Data to examine:
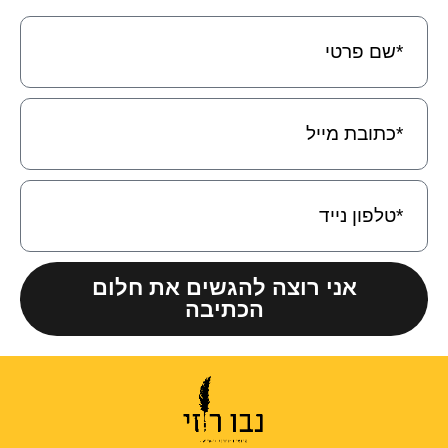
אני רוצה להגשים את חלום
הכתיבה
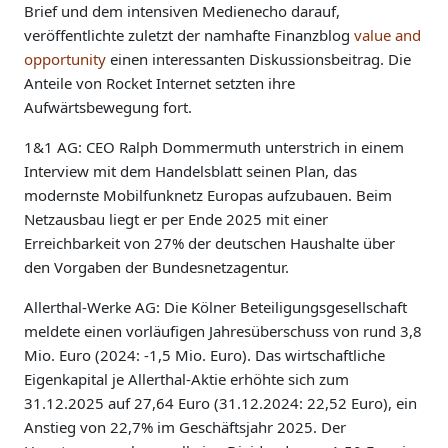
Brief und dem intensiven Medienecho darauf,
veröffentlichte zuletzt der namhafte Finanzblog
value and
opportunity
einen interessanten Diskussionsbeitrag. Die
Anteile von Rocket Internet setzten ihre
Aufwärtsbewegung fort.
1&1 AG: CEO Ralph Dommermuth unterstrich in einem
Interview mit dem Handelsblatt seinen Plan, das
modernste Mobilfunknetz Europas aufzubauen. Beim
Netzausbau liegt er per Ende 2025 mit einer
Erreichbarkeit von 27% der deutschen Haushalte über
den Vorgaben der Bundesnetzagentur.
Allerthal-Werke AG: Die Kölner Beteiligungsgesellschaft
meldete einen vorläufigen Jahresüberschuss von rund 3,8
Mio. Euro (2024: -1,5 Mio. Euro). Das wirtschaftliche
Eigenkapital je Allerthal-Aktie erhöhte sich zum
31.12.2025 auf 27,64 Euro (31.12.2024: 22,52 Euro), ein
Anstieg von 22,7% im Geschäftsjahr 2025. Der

---

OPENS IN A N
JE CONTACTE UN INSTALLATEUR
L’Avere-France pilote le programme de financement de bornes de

--

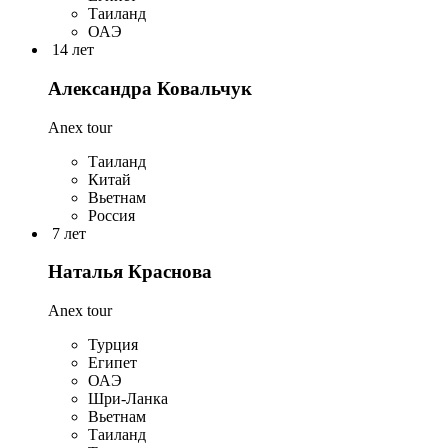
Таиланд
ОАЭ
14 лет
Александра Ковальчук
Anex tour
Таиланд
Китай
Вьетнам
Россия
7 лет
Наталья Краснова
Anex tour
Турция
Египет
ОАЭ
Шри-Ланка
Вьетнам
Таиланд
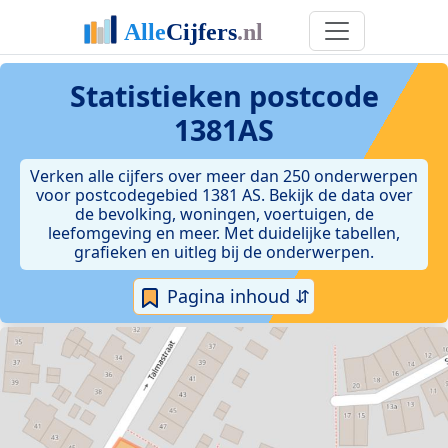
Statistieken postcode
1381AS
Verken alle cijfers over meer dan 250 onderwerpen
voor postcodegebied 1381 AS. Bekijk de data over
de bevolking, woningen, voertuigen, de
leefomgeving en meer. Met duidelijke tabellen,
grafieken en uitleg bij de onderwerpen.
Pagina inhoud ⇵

Task:
Search the material above for the word "onderwerpen", then copy out each line that has it.

Written solution:
Verken alle cijfers over meer dan 250 onderwerpen
grafieken en uitleg bij de onderwerpen.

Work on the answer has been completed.